Friday the 13th Part 2 is basically a day in the life of some pre-AIDS-era teenagers (they go on a nature trail, swim in a lake, trespass in a haunted house, then proceed to drink lots beer and try to screw each other). Single-minded in its desire to please the horror crowd, the film seeks to accomplish a checklist of things almost by rote: a gorgeous girl with a perfect body and limited acting ability goes skinny dipping at night; a kid in a wheelchair gets a machete in the face and is hurled down a flight of stairs; a pair of star-crossed lovers winds up getting harpooned by Jason after they’ve orgasmed; and a prolonged chase where the level-headed main female character (Amy Steel, in an enjoyably low-key and naturalistic performance that recalls Jamie Lee Curtis in Halloween) is pursued by a mongoloid killer with a potato sack over his head. It’s entertainment in the carnival sense of the word, reminiscent of country-fair haunted houses, which admittedly has a kind of charm all its own.
Friday the 13th Part 2 never aspires to be termite art. The gore set pieces are handled in workmanlike fashion, with POV shots and heavy breathing slowly building up to a false scare (with a cat or best friend jumping out), followed by a mortifying glimpse of sadistic killing. By now, everyone knows what to expect from this kind of movie, but what’s surprising is how the low-budget rawness, cheap film stock bubbling over with grain, and washed-out lighting schemes give the film a kind of base in reality. As for the old argument that these films are conservative relics of the Reagan era, where sex equals death, well, the victims at least seem to be having a good time before they get picked off. The imagined terrors of a bag-headed moron with an axe are ultimately far more pleasing as cathartic scares than the real-life terrors that emerged from the American political landscape of the past 20 years. Steel’s Ginny says it best: “What if there is some kind of boy-beast running around Camp Crystal Lake? What would he be like today? Some kind of frightened retard?”
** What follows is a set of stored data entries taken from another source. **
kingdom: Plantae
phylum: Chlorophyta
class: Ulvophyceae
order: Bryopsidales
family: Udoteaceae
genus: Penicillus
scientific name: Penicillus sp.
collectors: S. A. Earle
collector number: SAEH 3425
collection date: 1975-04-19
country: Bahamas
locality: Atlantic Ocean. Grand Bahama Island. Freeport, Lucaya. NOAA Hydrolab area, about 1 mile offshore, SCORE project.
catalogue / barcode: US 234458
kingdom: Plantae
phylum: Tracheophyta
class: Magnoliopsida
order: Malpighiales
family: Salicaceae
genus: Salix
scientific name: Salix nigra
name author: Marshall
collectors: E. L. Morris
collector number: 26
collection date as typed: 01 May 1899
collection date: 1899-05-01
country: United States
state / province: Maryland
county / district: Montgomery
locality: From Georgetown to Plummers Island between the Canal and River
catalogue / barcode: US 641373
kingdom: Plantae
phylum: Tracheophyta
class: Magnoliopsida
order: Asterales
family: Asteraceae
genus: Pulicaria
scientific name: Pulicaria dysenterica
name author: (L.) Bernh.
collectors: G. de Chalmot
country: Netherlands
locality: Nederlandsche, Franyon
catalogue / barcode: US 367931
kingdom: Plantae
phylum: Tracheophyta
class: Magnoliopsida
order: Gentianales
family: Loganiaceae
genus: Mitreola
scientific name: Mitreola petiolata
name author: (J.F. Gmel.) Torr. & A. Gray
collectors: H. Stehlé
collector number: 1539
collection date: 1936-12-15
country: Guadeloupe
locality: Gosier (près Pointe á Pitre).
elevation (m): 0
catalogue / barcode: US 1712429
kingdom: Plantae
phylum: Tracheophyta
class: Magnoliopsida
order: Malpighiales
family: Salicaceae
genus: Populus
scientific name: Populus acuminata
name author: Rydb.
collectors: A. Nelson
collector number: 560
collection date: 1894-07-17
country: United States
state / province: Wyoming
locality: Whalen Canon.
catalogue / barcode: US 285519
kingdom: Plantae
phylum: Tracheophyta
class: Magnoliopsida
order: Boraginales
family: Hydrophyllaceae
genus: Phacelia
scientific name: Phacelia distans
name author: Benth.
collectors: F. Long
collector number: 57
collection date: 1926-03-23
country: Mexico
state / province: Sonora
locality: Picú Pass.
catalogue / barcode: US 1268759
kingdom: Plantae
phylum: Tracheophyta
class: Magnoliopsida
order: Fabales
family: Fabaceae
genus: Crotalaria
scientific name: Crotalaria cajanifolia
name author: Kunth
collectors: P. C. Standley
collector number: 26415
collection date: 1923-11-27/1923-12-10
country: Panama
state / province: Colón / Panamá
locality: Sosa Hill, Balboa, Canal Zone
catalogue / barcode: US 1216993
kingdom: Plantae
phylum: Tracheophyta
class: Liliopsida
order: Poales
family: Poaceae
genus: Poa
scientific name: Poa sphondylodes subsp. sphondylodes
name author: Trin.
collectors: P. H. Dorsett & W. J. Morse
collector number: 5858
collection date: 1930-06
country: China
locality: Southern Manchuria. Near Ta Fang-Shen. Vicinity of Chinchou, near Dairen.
This is a nice transfer of a print that, for the most part, doesn't look churned out of the grindhouse. That said, grain and muddy blacks are evident. The 5.1 surround audio is pristine, without any noticeable hiss or crackle.
An 11-minute interview with Peter Bracke, who wrote the coffee table tome Crystal Lake Memories: The Complete History of Friday the 13th offers pleasing anecdotes from an erudite (and sane) fan who considers why this B-movie franchise is "important" as part of the second golden age of horror, after the Universal classics of the 1940s. He dwells less on the lascivious gore and more on how Friday the 13th Part 2 became the boilerplate structure for the modern slasher film. Elsewhere, the featurettes "Friday's Legacy: Horror Conventions" and "Jason Forever" showcase panels and interviews with various actors, crewmembers, vendors, and programmers, as well as footage from the various fan events throughout the country. If you attend these gatherings, there's probably nothing new here, and more casual viewers will probably find it snooze-inducing. When an audience member asks the various actors who played Jason who slashed through the most victims on screen, one of them sighs, "They all start to run together eventually." Rounding out the DVD is a theatrical trailer and a forgettable short film, Lost Tales from Camp Blood - Part 2, which incorporates the music and "kill-kill-kill" sound effects from the Friday the 13th series.
Friday the 13th Part 2 is more existential than mumblecore art house cinema, paring life down to the basics: fucking and death.